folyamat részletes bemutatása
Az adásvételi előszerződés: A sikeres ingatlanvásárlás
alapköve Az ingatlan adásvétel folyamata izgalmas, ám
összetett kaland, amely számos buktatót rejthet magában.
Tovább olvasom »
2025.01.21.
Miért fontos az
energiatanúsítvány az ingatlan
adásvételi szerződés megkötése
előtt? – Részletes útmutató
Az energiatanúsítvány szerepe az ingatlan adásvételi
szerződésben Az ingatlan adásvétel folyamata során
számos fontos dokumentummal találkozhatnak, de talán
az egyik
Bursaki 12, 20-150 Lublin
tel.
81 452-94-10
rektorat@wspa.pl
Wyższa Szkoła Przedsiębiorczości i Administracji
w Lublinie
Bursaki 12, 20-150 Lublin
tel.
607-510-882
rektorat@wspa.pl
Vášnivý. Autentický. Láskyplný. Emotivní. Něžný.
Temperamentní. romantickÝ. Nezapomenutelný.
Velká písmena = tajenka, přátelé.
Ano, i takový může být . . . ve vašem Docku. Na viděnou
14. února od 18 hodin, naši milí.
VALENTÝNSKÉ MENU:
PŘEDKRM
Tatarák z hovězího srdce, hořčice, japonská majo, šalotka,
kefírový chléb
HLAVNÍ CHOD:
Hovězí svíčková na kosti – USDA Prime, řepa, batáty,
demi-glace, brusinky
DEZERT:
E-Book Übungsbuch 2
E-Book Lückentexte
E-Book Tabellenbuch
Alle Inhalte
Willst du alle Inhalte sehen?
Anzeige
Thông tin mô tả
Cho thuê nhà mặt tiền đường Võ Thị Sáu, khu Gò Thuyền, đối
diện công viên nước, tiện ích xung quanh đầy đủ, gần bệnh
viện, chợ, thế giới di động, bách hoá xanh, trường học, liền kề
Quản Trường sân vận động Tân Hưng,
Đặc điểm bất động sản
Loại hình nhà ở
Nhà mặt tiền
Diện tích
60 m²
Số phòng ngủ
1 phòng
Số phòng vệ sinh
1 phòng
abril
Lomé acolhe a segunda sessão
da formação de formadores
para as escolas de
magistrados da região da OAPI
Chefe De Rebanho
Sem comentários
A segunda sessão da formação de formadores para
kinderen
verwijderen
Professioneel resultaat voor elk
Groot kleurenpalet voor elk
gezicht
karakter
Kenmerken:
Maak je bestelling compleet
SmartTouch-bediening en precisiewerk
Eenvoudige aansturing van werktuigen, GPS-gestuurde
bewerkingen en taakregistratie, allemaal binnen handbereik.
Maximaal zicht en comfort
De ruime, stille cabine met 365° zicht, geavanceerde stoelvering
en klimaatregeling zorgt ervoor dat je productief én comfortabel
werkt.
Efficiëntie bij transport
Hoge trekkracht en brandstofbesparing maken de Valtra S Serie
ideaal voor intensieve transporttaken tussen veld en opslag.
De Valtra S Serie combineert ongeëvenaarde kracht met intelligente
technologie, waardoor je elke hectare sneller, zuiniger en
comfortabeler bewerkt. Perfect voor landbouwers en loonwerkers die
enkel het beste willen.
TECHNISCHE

**INSTRUCTION**
Extract the lines running from the start of the records through the line that contains "energiatanúsítvány az ingatlan", reproducing each one word for word.

**RESPONSE**
folyamat részletes bemutatása
Az adásvételi előszerződés: A sikeres ingatlanvásárlás
alapköve Az ingatlan adásvétel folyamata izgalmas, ám
összetett kaland, amely számos buktatót rejthet magában.
Tovább olvasom »
2025.01.21.
Miért fontos az
energiatanúsítvány az ingatlan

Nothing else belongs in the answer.